Selected passage:
# # # #

Overcoming Isms in Your Workplace

By Steve Robbins

Oct. 3, 2008

I immigrated to this country at age 5 from Vietnam in 1970 at the height of the Vietnam War. From the moment I first stepped foot in America, I understood racism. Living in poverty in Los Angeles, I was subject to an endless string of schoolyard and alleyway fights, injustices and sorrows. Those struggles, along with family tragedies, left me with an enormous chip on my shoulder, which I managed to overcome.

    My personal history informs what I do as I engage organizations in dialogues about diversity. What I have seen—and what I’ve lived—tells me that many people in our culture face hardships in their lives and workplaces not because they lack talents and skills, but because others don’t make the effort to really see them or allow them to succeed. When others define you by your slanted eyes, it limits your potential. But it limits their potential too, and that’s the message I bring to businesses. In organizations overrun by racism, sexism and other “isms,” everyone loses.

    Now, let’s get practical. We all have racial and other stereotypes. They are burned in our brains permanently, like the information on a CD. We pick up these stereotypes, starting at a very young age, from our parents, teachers, friends, classmates, the news media, the entertainment industry and from personal experiences. It’s human nature and unavoidable to make unfair generalizations about others based on their race.

# # # #

(Dataset entries)
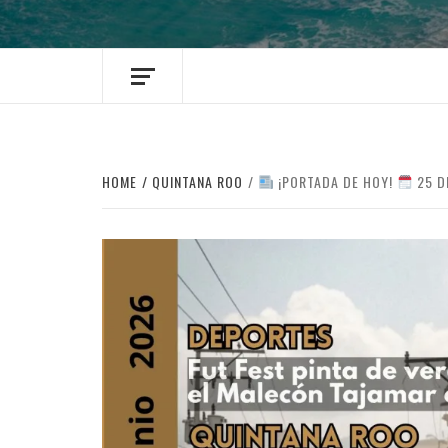
HOME
QUINTANA ROO
¡PORTADA DE HOY!
25 D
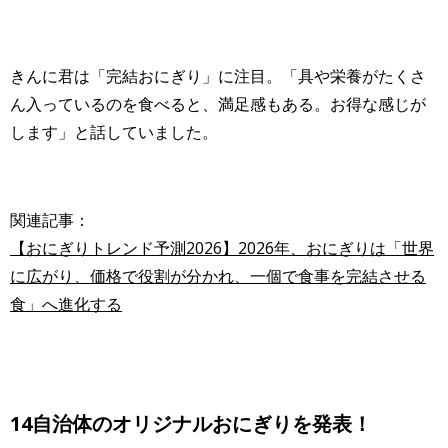
きんに君は「完結おにぎり」に注目。「具や栄養がたくさ
ん入っているのを食べると、満足感もある。お得な感じが
します」と話していました。
関連記事：
【おにぎりトレンド予測2026】2026年、おにぎりは「世界
に広がり、価格で役割が分かれ、一個で食事を完結させる
食」へ進化する
14自治体のオリジナルおにぎりを発表！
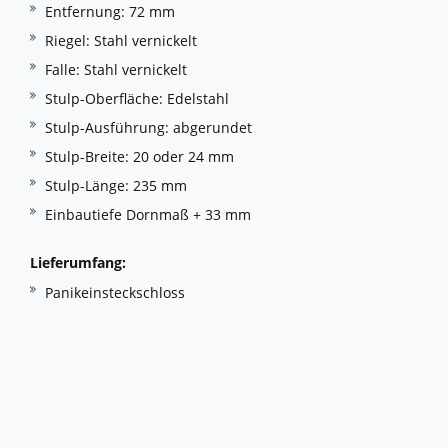
Entfernung: 72 mm
Riegel: Stahl vernickelt
Falle: Stahl vernickelt
Stulp-Oberfläche: Edelstahl
Stulp-Ausführung: abgerundet
Stulp-Breite: 20 oder 24 mm
Stulp-Länge: 235 mm
Einbautiefe Dornmaß + 33 mm
Lieferumfang:
Panikeinsteckschloss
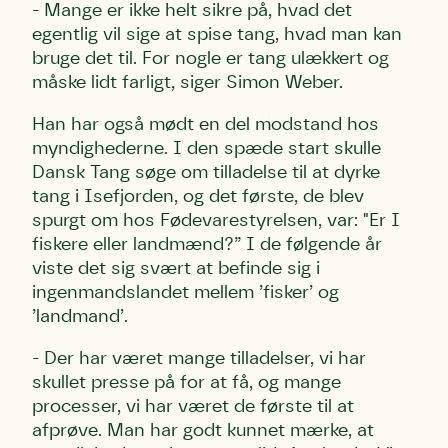
- Mange er ikke helt sikre på, hvad det
egentlig vil sige at spise tang, hvad man kan
bruge det til. For nogle er tang ulækkert og
måske lidt farligt, siger Simon Weber.
Han har også mødt en del modstand hos
myndighederne. I den spæde start skulle
Dansk Tang søge om tilladelse til at dyrke
tang i Isefjorden, og det første, de blev
spurgt om hos Fødevarestyrelsen, var: "Er I
fiskere eller landmænd?” I de følgende år
viste det sig svært at befinde sig i
ingenmandslandet mellem ’fisker’ og
’landmand’.
- Der har været mange tilladelser, vi har
skullet presse på for at få, og mange
processer, vi har været de første til at
afprøve. Man har godt kunnet mærke, at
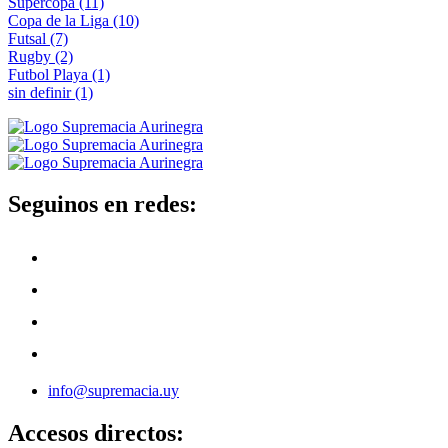
Supercopa
(11)
Copa de la Liga
(10)
Futsal
(7)
Rugby
(2)
Futbol Playa
(1)
sin definir
(1)
Seguinos en redes:
info@supremacia.uy
Accesos directos:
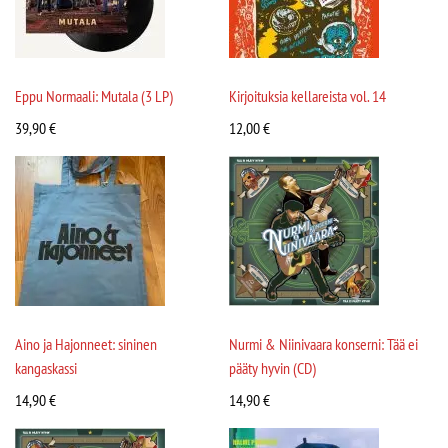
Eppu Normaali: Mutala (3 LP)
Kirjoituksia kellareista vol. 14
39,90
€
12,00
€
Aino ja Hajonneet: sininen
Nurmi & Niinivaara konserni: Tää ei
kangaskassi
pääty hyvin (CD)
14,90
€
14,90
€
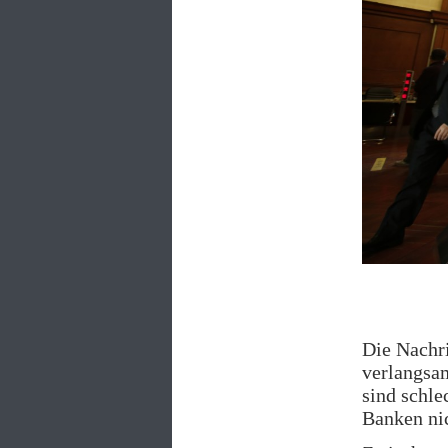
Die Nachr
verlangsam
sind schle
Banken nic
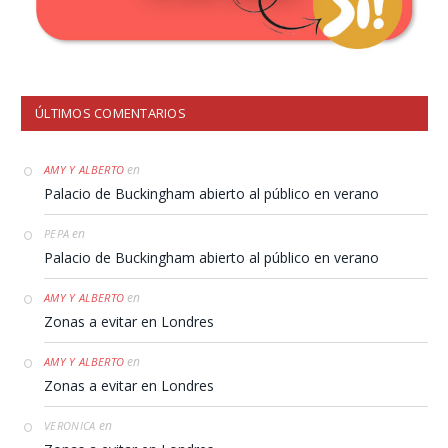
ÚLTIMOS COMENTARIOS
en
AMY Y ALBERTO
Palacio de Buckingham abierto al público en verano
en
PEPA
Palacio de Buckingham abierto al público en verano
en
AMY Y ALBERTO
Zonas a evitar en Londres
en
AMY Y ALBERTO
Zonas a evitar en Londres
en
VERONICA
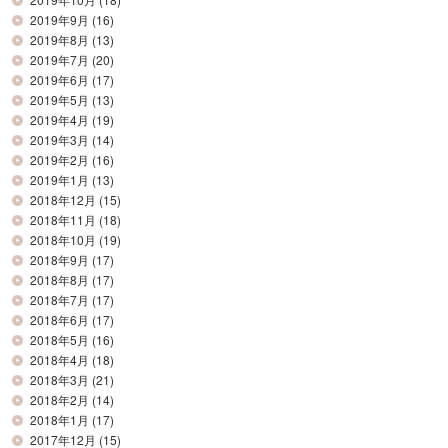
2019年9月
(16)
2019年8月
(13)
2019年7月
(20)
2019年6月
(17)
2019年5月
(13)
2019年4月
(19)
2019年3月
(14)
2019年2月
(16)
2019年1月
(13)
2018年12月
(15)
2018年11月
(18)
2018年10月
(19)
2018年9月
(17)
2018年8月
(17)
2018年7月
(17)
2018年6月
(17)
2018年5月
(16)
2018年4月
(18)
2018年3月
(21)
2018年2月
(14)
2018年1月
(17)
2017年12月
(15)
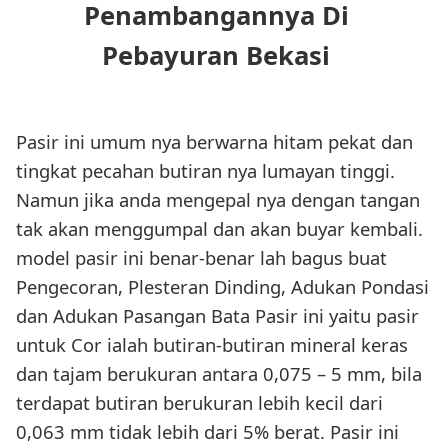
Penambangannya Di
Pebayuran Bekasi
Pasir ini umum nya berwarna hitam pekat dan
tingkat pecahan butiran nya lumayan tinggi.
Namun jika anda mengepal nya dengan tangan
tak akan menggumpal dan akan buyar kembali.
model pasir ini benar-benar lah bagus buat
Pengecoran, Plesteran Dinding, Adukan Pondasi
dan Adukan Pasangan Bata Pasir ini yaitu pasir
untuk Cor ialah butiran-butiran mineral keras
dan tajam berukuran antara 0,075 – 5 mm, bila
terdapat butiran berukuran lebih kecil dari
0,063 mm tidak lebih dari 5% berat. Pasir ini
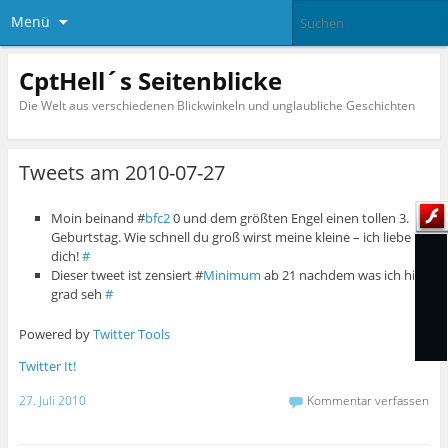
Menü
CptHell´s Seitenblicke
Die Welt aus verschiedenen Blickwinkeln und unglaubliche Geschichten
Tweets am 2010-07-27
Moin beinand #
bfc2
0 und dem größten Engel einen tollen 3.
Geburtstag. Wie schnell du groß wirst meine kleine – ich liebe
dich!
#
Dieser tweet ist zensiert #
Minimum
ab 21 nachdem was ich hier
grad seh
#
Powered by
Twitter Tools
Twitter It!
27. Juli 2010
Kommentar verfassen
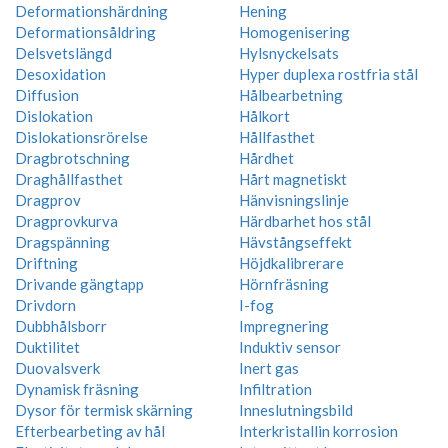
Deformationshärdning
Hening
Deformationsåldring
Homogenisering
Delsvetslängd
Hylsnyckelsats
Desoxidation
Hyper duplexa rostfria stål
Diffusion
Hålbearbetning
Dislokation
Hålkort
Dislokationsrörelse
Hållfasthet
Dragbrotschning
Hårdhet
Draghållfasthet
Hårt magnetiskt
Dragprov
Hänvisningslinje
Dragprovkurva
Härdbarhet hos stål
Dragspänning
Hävstångseffekt
Driftning
Höjdkalibrerare
Drivande gängtapp
Hörnfräsning
Drivdorn
I-fog
Dubbhålsborr
Impregnering
Duktilitet
Induktiv sensor
Duovalsverk
Inert gas
Dynamisk fräsning
Infiltration
Dysor för termisk skärning
Inneslutningsbild
Efterbearbeting av hål
Interkristallin korrosion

# # # #

Exercise instructions:
(A) Answer these questions about the essay on workplace isms:
(i) At what age and in what year did the author immigrate from Vietnam?
(ii) In which city did the author live in poverty?
(iii) To what does the essay compare the way stereotypes are burned into our brains?
(B) Return the lines of the listing from its first line through the line containing "Panikeinsteckschloss", leaving out the pictures.

Responses to the tasks:
(A)
(i) At age 5, in 1970.
(ii) Los Angeles.
(iii) The information on a CD.

(B)
HOME
QUINTANA ROO
¡PORTADA DE HOY!
25 D
きんに君は「完結おにぎり」に注目。「具や栄養がたくさ
ん入っているのを食べると、満足感もある。お得な感じが
します」と話していました。
関連記事：
【おにぎりトレンド予測2026】2026年、おにぎりは「世界
に広がり、価格で役割が分かれ、一個で食事を完結させる
食」へ進化する
14自治体のオリジナルおにぎりを発表！
Entfernung: 72 mm
Riegel: Stahl vernickelt
Falle: Stahl vernickelt
Stulp-Oberfläche: Edelstahl
Stulp-Ausführung: abgerundet
Stulp-Breite: 20 oder 24 mm
Stulp-Länge: 235 mm
Einbautiefe Dornmaß + 33 mm
Lieferumfang:
Panikeinsteckschloss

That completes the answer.